## [Co zrobić]
Przekształć w tabelę Markdown z kolumnami „Nr” i „Treść” wiersze od pierwszego do wiersza z „certaines catégories de connaissance) avec ce” włącznie. Pomiń puste wiersze.

## [Dostarczony materiał]
######
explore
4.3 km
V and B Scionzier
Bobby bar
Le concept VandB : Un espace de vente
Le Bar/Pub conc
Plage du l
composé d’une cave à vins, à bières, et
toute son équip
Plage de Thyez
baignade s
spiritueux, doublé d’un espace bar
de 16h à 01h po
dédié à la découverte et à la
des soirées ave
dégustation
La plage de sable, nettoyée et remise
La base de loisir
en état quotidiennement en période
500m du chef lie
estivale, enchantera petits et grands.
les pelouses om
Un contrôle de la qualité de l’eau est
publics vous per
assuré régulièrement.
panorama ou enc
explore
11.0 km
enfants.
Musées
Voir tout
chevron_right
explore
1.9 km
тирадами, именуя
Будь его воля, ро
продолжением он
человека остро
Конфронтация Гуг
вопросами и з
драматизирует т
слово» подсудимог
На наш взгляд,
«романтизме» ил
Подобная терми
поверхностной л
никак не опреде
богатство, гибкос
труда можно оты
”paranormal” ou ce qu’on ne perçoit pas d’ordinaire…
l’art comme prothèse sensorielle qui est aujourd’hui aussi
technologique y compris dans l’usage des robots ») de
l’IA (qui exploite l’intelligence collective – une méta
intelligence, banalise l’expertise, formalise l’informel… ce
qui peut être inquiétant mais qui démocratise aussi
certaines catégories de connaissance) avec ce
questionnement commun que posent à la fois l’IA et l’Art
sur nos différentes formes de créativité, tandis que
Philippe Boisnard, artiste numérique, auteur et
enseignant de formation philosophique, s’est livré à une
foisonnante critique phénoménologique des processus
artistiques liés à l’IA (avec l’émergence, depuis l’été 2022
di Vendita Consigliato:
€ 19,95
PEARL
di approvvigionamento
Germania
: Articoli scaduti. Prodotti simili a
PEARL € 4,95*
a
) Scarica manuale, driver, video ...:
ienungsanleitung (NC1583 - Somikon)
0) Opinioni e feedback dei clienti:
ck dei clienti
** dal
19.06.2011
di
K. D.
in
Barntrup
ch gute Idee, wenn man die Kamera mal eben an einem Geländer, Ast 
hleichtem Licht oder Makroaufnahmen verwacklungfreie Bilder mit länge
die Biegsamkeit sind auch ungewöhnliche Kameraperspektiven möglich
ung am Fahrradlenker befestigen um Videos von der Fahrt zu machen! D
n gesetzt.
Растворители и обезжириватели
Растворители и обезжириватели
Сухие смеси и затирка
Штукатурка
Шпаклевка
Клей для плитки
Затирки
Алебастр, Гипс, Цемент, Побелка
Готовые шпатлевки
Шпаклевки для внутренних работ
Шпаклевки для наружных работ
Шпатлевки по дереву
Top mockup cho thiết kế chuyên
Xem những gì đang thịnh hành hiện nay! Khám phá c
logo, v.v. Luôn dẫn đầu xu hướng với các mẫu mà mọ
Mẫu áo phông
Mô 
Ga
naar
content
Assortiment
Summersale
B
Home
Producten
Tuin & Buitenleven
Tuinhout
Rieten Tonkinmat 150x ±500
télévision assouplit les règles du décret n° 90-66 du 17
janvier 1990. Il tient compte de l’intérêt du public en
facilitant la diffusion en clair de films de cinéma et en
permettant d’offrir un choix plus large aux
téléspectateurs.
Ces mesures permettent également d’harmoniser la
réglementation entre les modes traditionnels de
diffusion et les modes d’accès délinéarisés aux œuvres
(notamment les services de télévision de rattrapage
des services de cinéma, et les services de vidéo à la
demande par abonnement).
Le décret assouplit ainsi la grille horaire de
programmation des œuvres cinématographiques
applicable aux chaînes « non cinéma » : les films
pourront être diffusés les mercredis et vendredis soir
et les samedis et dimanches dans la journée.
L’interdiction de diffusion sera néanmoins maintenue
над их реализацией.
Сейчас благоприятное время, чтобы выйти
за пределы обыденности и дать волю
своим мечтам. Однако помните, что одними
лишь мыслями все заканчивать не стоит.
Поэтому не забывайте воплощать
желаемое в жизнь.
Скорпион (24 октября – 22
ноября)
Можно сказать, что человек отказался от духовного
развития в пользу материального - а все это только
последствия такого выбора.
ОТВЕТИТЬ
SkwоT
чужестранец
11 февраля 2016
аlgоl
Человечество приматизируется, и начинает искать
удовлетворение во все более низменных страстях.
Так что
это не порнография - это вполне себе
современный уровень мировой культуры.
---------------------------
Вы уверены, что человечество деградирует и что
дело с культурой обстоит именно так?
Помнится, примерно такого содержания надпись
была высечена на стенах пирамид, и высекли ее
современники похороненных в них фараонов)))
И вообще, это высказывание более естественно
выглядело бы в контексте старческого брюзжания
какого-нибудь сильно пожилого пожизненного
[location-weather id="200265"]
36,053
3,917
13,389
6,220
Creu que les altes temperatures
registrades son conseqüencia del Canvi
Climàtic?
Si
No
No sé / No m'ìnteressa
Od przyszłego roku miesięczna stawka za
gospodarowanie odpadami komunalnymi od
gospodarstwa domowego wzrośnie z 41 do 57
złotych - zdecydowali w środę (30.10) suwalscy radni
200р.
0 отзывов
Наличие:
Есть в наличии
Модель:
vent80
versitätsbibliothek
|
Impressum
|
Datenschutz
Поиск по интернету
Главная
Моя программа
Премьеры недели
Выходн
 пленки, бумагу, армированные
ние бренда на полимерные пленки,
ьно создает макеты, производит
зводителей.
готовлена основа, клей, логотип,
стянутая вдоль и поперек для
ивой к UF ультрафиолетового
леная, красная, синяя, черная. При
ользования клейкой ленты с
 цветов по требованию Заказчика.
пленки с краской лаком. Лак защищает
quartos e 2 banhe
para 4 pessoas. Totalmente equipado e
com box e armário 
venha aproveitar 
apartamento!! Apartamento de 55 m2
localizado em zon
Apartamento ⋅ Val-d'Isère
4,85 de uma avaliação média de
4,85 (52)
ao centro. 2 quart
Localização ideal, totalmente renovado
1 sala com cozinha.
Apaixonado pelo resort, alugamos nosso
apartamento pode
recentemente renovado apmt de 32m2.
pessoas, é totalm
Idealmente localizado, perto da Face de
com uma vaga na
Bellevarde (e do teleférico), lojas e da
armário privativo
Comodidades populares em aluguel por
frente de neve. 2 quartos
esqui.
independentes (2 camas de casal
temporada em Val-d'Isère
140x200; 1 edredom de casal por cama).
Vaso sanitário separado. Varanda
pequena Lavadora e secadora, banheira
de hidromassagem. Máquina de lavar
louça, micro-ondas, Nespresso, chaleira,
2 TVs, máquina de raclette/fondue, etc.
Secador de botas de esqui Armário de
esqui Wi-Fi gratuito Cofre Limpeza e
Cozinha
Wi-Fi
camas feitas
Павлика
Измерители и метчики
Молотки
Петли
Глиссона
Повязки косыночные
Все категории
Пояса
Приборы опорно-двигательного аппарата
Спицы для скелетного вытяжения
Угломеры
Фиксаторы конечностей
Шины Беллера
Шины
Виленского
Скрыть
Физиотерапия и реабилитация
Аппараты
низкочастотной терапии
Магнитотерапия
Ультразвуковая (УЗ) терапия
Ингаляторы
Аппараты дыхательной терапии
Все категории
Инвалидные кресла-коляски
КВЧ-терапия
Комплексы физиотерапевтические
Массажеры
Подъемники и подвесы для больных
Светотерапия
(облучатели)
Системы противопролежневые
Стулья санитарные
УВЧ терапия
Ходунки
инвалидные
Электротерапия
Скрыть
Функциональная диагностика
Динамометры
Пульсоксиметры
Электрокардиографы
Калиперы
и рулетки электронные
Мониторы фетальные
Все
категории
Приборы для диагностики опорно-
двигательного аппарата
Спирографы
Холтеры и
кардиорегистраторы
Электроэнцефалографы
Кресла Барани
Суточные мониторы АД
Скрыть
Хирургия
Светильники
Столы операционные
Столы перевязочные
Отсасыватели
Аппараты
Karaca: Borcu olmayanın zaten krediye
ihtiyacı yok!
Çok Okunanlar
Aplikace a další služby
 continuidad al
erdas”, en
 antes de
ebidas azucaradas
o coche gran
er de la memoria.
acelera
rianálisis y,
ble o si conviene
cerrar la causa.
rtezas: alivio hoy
######
## [Wynik zadania]
| Nr | Treść |
|---|---|
| 1 | explore |
| 2 | 4.3 km |
| 3 | V and B Scionzier |
| 4 | Bobby bar |
| 5 | Le concept VandB : Un espace de vente |
| 6 | Le Bar/Pub conc |
| 7 | Plage du l |
| 8 | composé d’une cave à vins, à bières, et |
| 9 | toute son équip |
| 10 | Plage de Thyez |
| 11 | baignade s |
| 12 | spiritueux, doublé d’un espace bar |
| 13 | de 16h à 01h po |
| 14 | dédié à la découverte et à la |
| 15 | des soirées ave |
| 16 | dégustation |
| 17 | La plage de sable, nettoyée et remise |
| 18 | La base de loisir |
| 19 | en état quotidiennement en période |
| 20 | 500m du chef lie |
| 21 | estivale, enchantera petits et grands. |
| 22 | les pelouses om |
| 23 | Un contrôle de la qualité de l’eau est |
| 24 | publics vous per |
| 25 | assuré régulièrement. |
| 26 | panorama ou enc |
| 27 | explore |
| 28 | 11.0 km |
| 29 | enfants. |
| 30 | Musées |
| 31 | Voir tout |
| 32 | chevron_right |
| 33 | explore |
| 34 | 1.9 km |
| 35 | тирадами, именуя |
| 36 | Будь его воля, ро |
| 37 | продолжением он |
| 38 | человека остро |
| 39 | Конфронтация Гуг |
| 40 | вопросами и з |
| 41 | драматизирует т |
| 42 | слово» подсудимог |
| 43 | На наш взгляд, |
| 44 | «романтизме» ил |
| 45 | Подобная терми |
| 46 | поверхностной л |
| 47 | никак не опреде |
| 48 | богатство, гибкос |
| 49 | труда можно оты |
| 50 | ”paranormal” ou ce qu’on ne perçoit pas d’ordinaire… |
| 51 | l’art comme prothèse sensorielle qui est aujourd’hui aussi |
| 52 | technologique y compris dans l’usage des robots ») de |
| 53 | l’IA (qui exploite l’intelligence collective – une méta |
| 54 | intelligence, banalise l’expertise, formalise l’informel… ce |
| 55 | qui peut être inquiétant mais qui démocratise aussi |
| 56 | certaines catégories de connaissance) avec ce |